When we pray, we're not changing God's mind. We're asking Him to conform our minds and hearts to Him. I've learned this through a situation where some of my friends had a seriously ill child--the child almost died on more than one occasion. I prayed for them, for their child, knowing that the Lord might choose for this child to die. The knowledge that this child might die was not enough to make me want to stop praying. On the contrary, it made me pray all the harder. I knew that the only way my friends could make it through this difficult time in their lives was with God's grace. I knew that the best thing I could do for them was to keep praying that they would have strength to endure whatever happened, trusting God--all the while asking for healing for the child. Did my prayer heal the child? No. God did. But the amazing thing about the prayer was that I had this remarkable opportunity to walk through my friends' pain with them in a supernatural way. I had the opportunity to come alongside God in the work He was doing.

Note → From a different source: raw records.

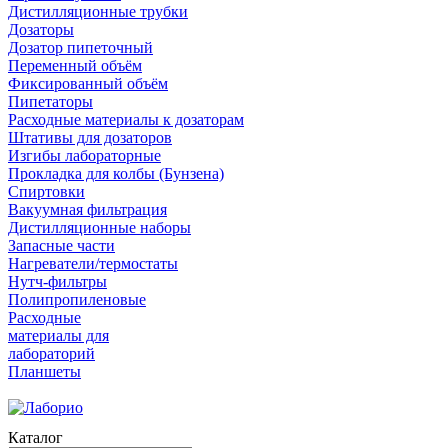
Дистилляционные трубки
Дозаторы
Дозатор пипеточный
Переменный объём
Фиксированный объём
Пипетаторы
Расходные материалы к дозаторам
Штативы для дозаторов
Изгибы лабораторные
Прокладка для колбы (Бунзена)
Спиртовки
Вакуумная фильтрация
Дистилляционные наборы
Запасные части
Нагреватели/термостаты
Нутч-фильтры
Полипропиленовые
Расходные
материалы для
лабораторий
Планшеты
Каталог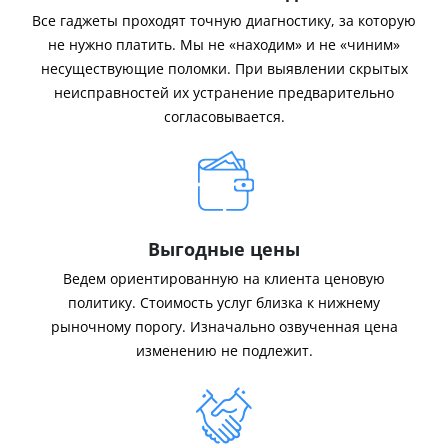
Все гаджеты проходят точную диагностику, за которую
не нужно платить. Мы не «находим» и не «чиним»
несуществующие поломки. При выявлении скрытых
неисправностей их устранение предварительно
согласовывается.
Выгодные цены
Ведем ориентированную на клиента ценовую
политику. Стоимость услуг близка к нижнему
рыночному порогу. Изначально озвученная цена
изменению не подлежит.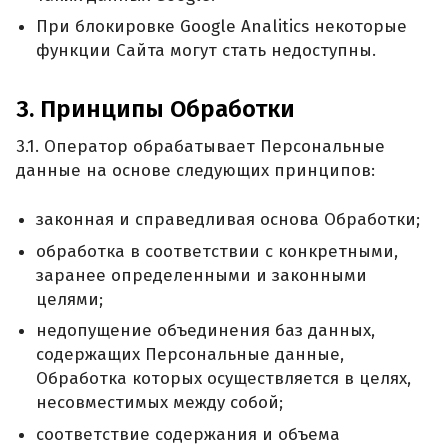
При блокировке Google Analitics некоторые
функции Сайта могут стать недоступны.
3. Принципы Обработки
3.1. Оператор обрабатывает Персональные
данные на основе следующих принципов:
законная и справедливая основа Обработки;
обработка в соответствии с конкретными,
заранее определенными и законными
целями;
недопущение объединения баз данных,
содержащих Персональные данные,
Обработка которых осуществляется в целях,
несовместимых между собой;
соответствие содержания и объема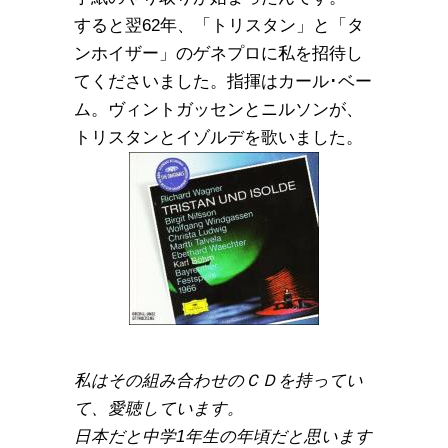
すると翌62年、「トリスタン」と「タ
ンホイザー」のゲネプロに私を招待し
てくださいました。指揮はカール･ベー
ム。ヴィントガッセンとニルソンが、
トリスタンとイゾルデを歌いました。
私はその組み合わせのＣＤを持ってい
て、愛聴しています。
日本だと中学1年生の年頃だと思います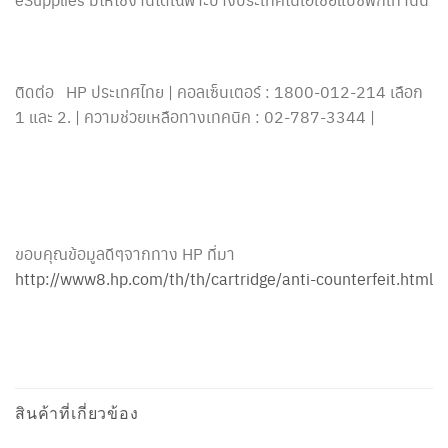
ติดต่อ HP ประเทศไทย | คอลเซ็นเตอร์ : 1800-012-214 เลือก
1 และ 2. | ความช่วยเหลือทางเทคนิค : 02-787-3344 |
ขอบคุณข้อมูลดีๆจากทาง HP ที่มา
http://www8.hp.com/th/th/cartridge/anti-counterfeit.html
สินค้าที่เกี่ยวข้อง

Prayer is amazing. It connects us with the poor widow down the street who is barely making ends meet. It connects us with the best friend who is suffering through rejection and heartache. It connects us with the missionaries and soldiers halfway across the world. Through God's gift of prayer, we're able to walk alongside those who are both far and near. It doesn't change God; it changes us. It unites us with others. It conforms our hearts and minds to God. When bad things happen, our prayer is a connection to the Lord that helps us see His will and trust His heart. When the good things happen, prayer enables us rejoice with one another and praise God for His blessing. It allows us to praise God simply because He is praiseworthy. Prayer amazes me.
And so...
My Prayer, TAKE TWO!: "Dear Lord, I have a project in mind, but I don't know if it's Your timing for me to start working on it. You know everything that's going on. So lead me to make the decision You would have me to make, and help me trust You through every step of this amazing journey. I'm going to go ahead and start writing because it's here in my hands to do, but if this isn't Your will and Your timing, then convict me of that. Let everything I write and everything I do be beneficial to others and glorifying to You."
I invite you all to come alongside me and alongside God in the work that He's doing through me and my writing. Thanks in advance for your prayers. I don't know what He's doing right now, but He's always doing something.